Helping inspectors locate and identify underground nuclear tests

“The work is novel in part because of how we did it by injecting gases into an old UNE cavity and then using computer models informed by the experiment to extend our understanding of how xenon gas evolves following the UNE,” said Charles Carrigan, LLNL geoscientist and lead author of a paper appearing in the 16 March edition of the journal Nature-Scientific Reports.

Using computer models developed by LLNL physicist Yunwei Sun, the team showed that including thermally driven migration of telltale gases from the explosion cavity or chimney may substantially shorten their arrival times at the surface when compared to migration of gases caused only by atmospheric pressure fluctuations or barometric pumping. Previous research has focused on barometric pumping as the primary subsurface gas migration mechanism.

“From monitoring gases coming to the surface during the course of our pressurized field experiment, we also found that background radon gas levels were anomalously high (10 to 15 times normal) at the surface over the explosion cavity,” Carrigan said.

The research indicates that the weak subsurface pressurization mimicking the thermal drive following the explosion enhanced the amount of radon that was captured.

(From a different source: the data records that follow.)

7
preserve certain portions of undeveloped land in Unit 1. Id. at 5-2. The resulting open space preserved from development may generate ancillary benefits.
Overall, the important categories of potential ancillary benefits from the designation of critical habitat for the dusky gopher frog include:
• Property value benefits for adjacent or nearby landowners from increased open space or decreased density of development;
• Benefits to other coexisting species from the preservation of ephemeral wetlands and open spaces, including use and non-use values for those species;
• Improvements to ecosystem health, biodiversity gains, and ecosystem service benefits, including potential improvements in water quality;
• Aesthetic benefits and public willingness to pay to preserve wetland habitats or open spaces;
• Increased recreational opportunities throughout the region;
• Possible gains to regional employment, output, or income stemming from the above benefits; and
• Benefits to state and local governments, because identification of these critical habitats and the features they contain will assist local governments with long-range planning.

This suggests that radon anomalies could be potential indicators of hidden or clandestine UNEs that are otherwise difficult to detect during an on-site inspection.

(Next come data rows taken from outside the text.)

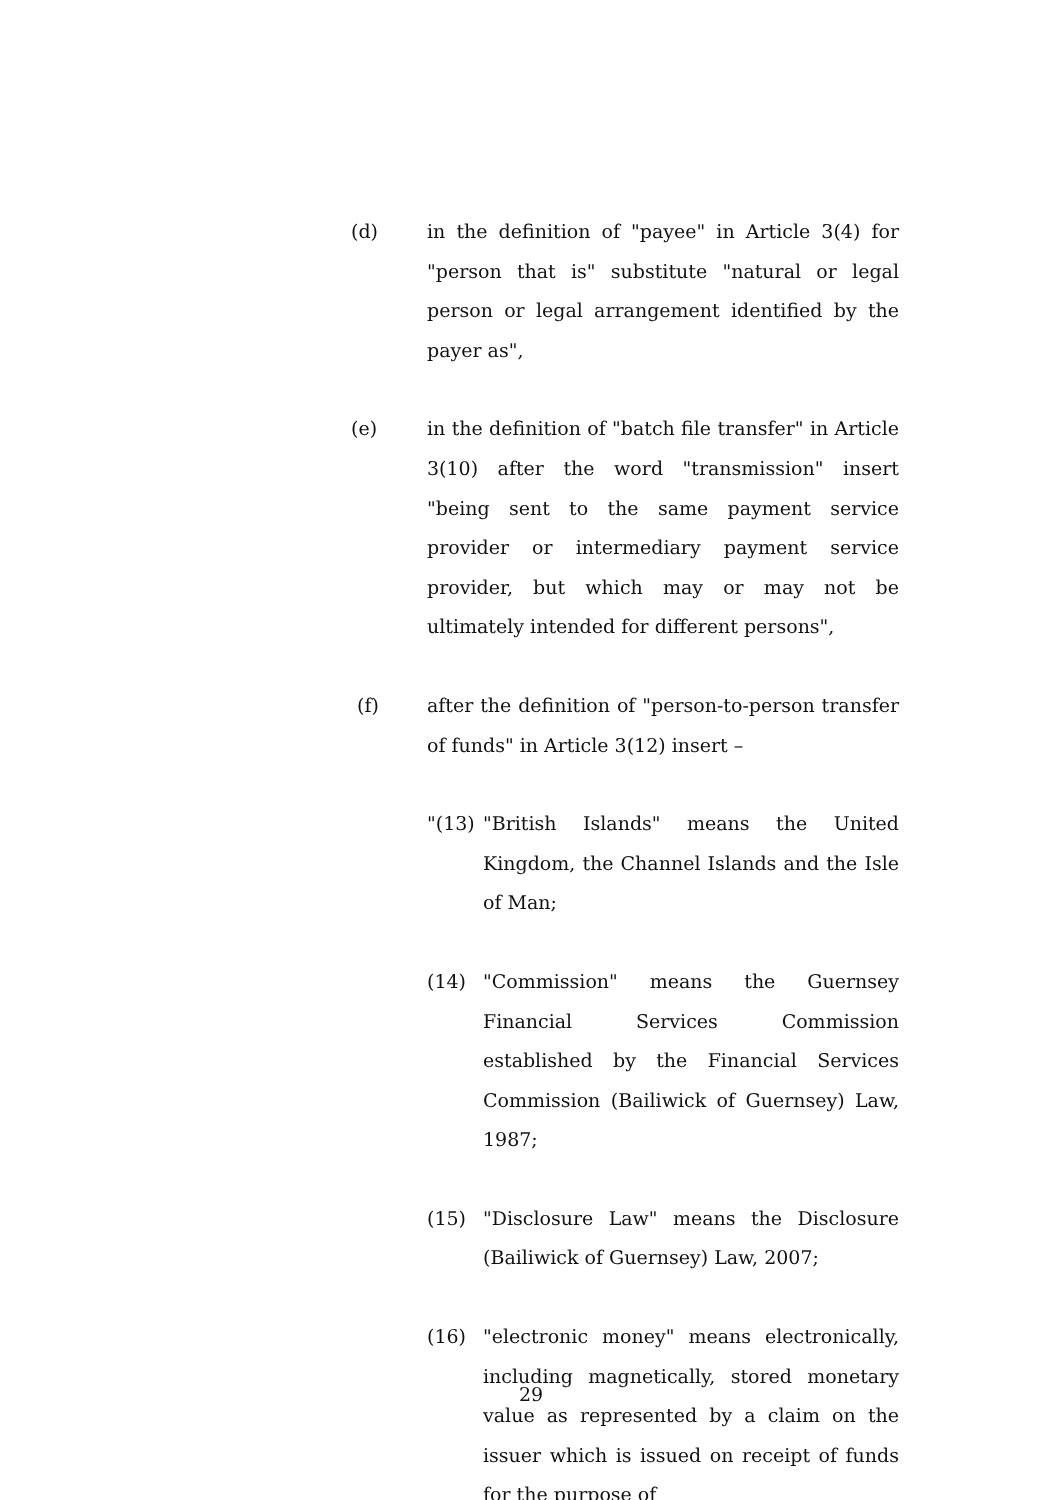(d) in the definition of "payee" in Article 3(4) for "person that is" substitute "natural or legal person or legal arrangement identified by the payer as",
(e) in the definition of "batch file transfer" in Article 3(10) after the word "transmission" insert "being sent to the same payment service provider or intermediary payment service provider, but which may or may not be ultimately intended for different persons",
(f) after the definition of "person-to-person transfer of funds" in Article 3(12) insert –
"(13)
"British Islands" means the United Kingdom, the Channel Islands and the Isle of Man;
(14) "Commission" means the Guernsey Financial Services Commission established by the Financial Services Commission (Bailiwick of Guernsey) Law, 1987;
(15) "Disclosure Law" means the Disclosure (Bailiwick of Guernsey) Law, 2007;
(16) "electronic money" means electronically, including magnetically, stored monetary value as represented by a claim on the issuer which is issued on receipt of funds for the purpose of
29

Additionally, the simulations showed that the explosion cavity or chimney behaves something like a leaky chemical reactor or pressure cooker. The gases migrating away from the cooker change the overall chemical makeup (isotopic ratios) of the gases left behind in the cooker or reactor, which continues to make new gases. The team modeled the evolution of these gases out to several months following a UNE.

“The 2013 underground nuclear explosion carried out in North Korea has allowed us some validation of our model of explosion-gas evolution,” Carrigan said. “We find that the gases detected almost two months afterward in Russia are best matched by our evolutionary model for the mixture of different xenon isotopes when we assume a range of yields that is consistent with seismic estimates, less than 10 kilotons, for that event. This is a cool result as no one has suggested that isotopic ratios should depend on nuclear yield.”

The research also may have applications in monitoring other heated or pressurized subsurface regimes such as in situ coal gasification, deep sequestration of supercritical CO2 and nuclear waste disposal.

LLNL notes that this work was performed as part of the multi-laboratory Underground Nuclear Explosion Signatures Experiment, which is supported by the National Nuclear Security Administration’s Office of Proliferation Detection.